The cost of diversity is real, visible, and accrues in every normal period. The benefit of diversity is real, invisible, and only accrues in the periods when the dominant provider fails. The normal periods are almost all of them. The economics consistently favour consolidation. The risk consistently favours diversity. These two facts coexist and the economics generally win, until a 19 July when they don’t.

The Guild’s leverage

In Ankh-Morpork, the Guild of Engineers understands its position very well. It does not need to provide poor service to be a risk to the city. It only needs to be indispensable, which it has ensured it is, to have leverage that would not be available to it if the city’s pumping stations were maintained by a diverse collection of competing contractors. This leverage is exercised politely, in the form of contract negotiations that the Patrician would prefer to resolve differently but cannot. The city’s dependency is not a secret. It is a structural feature of how the maintenance market developed, and reversing it would require maintaining two engineering guilds for years at higher total cost to establish the competitive alternative that does not currently exist.

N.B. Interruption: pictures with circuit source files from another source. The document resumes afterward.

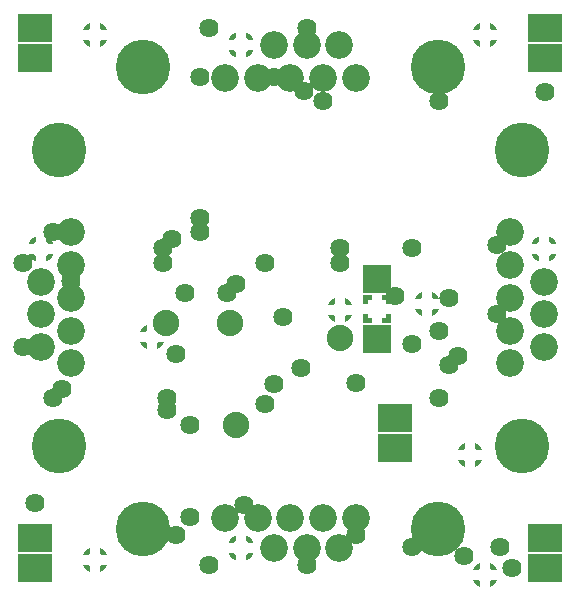
<source format=gbr>
%FSLAX14Y14*%
%MOIN*%
G04 EasyPC Gerber Version 18.0.1 Build 3581 *
%ADD100R,0.09200X0.09200*%
%ADD103C,0.06400*%
%ADD104C,0.08800*%
%ADD97C,0.09200*%
%AMT101*0 Thermal pad*4,1,6,0.03000,0.01600,0.03000,0.03000,0.01600,0.03000,0.01600,0.04600,0.04600,0.04600,0.04600,0.01600,0.03000,0.01600,0*4,1,6,-0.01600,0.03000,-0.03000,0.03000,-0.03000,0.01600,-0.04600,0.01600,-0.04600,0.04600,-0.01600,0.04600,-0.01600,0.03000,0*4,1,6,-0.03000,-0.01600,-0.03000,-0.03000,-0.01600,-0.03000,-0.01600,-0.04600,-0.04600,-0.04600,-0.04600,-0.01600,-0.03000,-0.01600,0*4,1,6,0.01600,-0.03000,0.03000,-0.03000,0.03000,-0.01600,0.04600,-0.01600,0.04600,-0.04600,0.01600,-0.04600,0.01600,-0.03000,0*%
%ADD101T101*%
%AMT105*0 Thermal pad*7,0,0,0.08800,0.05600,0.03200,0*%
%ADD105T105*%
%AMT98*0 Thermal pad*7,0,0,0.09200,0.06000,0.03200,0*%
%ADD98T98*%
%ADD99C,0.18200*%
%ADD107R,0.11200X0.09200*%
X0Y0D02*
D02*
D97*
X1700Y8544D03*
Y9635D03*
Y10725D03*
X2700Y7999D03*
Y9089D03*
Y10180D03*
Y11271D03*
Y12361D03*
X7844Y2855D03*
Y17505D03*
X8934Y2855D03*
Y17505D03*
X9480Y1855D03*
Y18620D03*
X10025Y2855D03*
Y17505D03*
X10570Y1855D03*
Y18620D03*
X11116Y2855D03*
Y17505D03*
X11661Y1855D03*
Y18620D03*
X12206Y2855D03*
Y17505D03*
X17350Y7999D03*
Y9089D03*
Y10180D03*
Y11271D03*
Y12361D03*
X18465Y8544D03*
Y9635D03*
Y10725D03*
D02*
D98*
X1700Y11816D03*
X8389Y1855D03*
Y18620D03*
X18465Y11816D03*
D02*
D99*
X2315Y5260D03*
Y15100D03*
X5105Y2470D03*
Y17890D03*
X14945Y2470D03*
Y17890D03*
X17735Y5260D03*
Y15100D03*
D02*
D100*
X12900Y8805D03*
Y10805D03*
D02*
D101*
Y9805D03*
D02*
D103*
X1125Y8530D03*
Y11330D03*
X1525Y3330D03*
X2125Y6830D03*
Y12380D03*
X2425Y7130D03*
X2725Y10730D03*
X5775Y11330D03*
Y11830D03*
X5925Y6430D03*
Y6830D03*
X6075Y12130D03*
X6225Y2280D03*
Y8305D03*
X6525Y10330D03*
X6675Y2880D03*
Y5930D03*
X7025Y12380D03*
Y12830D03*
Y17530D03*
X7325Y1280D03*
Y19180D03*
X7925Y10330D03*
X8225Y10630D03*
X8475Y3280D03*
X9175Y6630D03*
Y11330D03*
X9475Y7305D03*
Y17530D03*
X9775Y9530D03*
X10375Y7830D03*
X10475Y17080D03*
X10575Y1280D03*
Y19180D03*
X11125Y16730D03*
X11675Y11330D03*
Y11830D03*
X12225Y2280D03*
Y7330D03*
X13525Y10230D03*
X14075Y1880D03*
Y8630D03*
Y11830D03*
X14975Y6830D03*
Y9080D03*
Y16730D03*
X15325Y7930D03*
Y10180D03*
X15625Y8230D03*
X15825Y1580D03*
X16925Y9630D03*
Y11930D03*
X17025Y1880D03*
X17425Y1180D03*
X18525Y17030D03*
D02*
D104*
X5875Y9330D03*
X8025D03*
X8225Y5930D03*
X11675Y8830D03*
D02*
D105*
X3525Y1430D03*
Y18930D03*
X5425Y8880D03*
X11675Y9780D03*
X14575Y9980D03*
X16025Y4930D03*
X16525Y930D03*
Y18930D03*
D02*
D107*
X1525Y1180D03*
Y2180D03*
Y18180D03*
Y19180D03*
X13525Y5180D03*
Y6180D03*
X18525Y1180D03*
Y2180D03*
Y18180D03*
Y19180D03*
X0Y0D02*
M02*

</source>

The Patrician considers this situation with the particular patience he reserves for structural problems that cannot be resolved in a single budget cycle. The Grand Trunk Company is a similar consideration. The Purple Lantern data house is a third. In each case, the city depends on a single provider for something critical, and the path back to diversity is longer and more expensive than the path that led to the monoculture.

The failure, when it comes, will not be bounded by geography or by which service the fault originates in. It will be bounded by the footprint of the provider. The footprint is everything.

The Patrician makes a note on his list. The list is already long.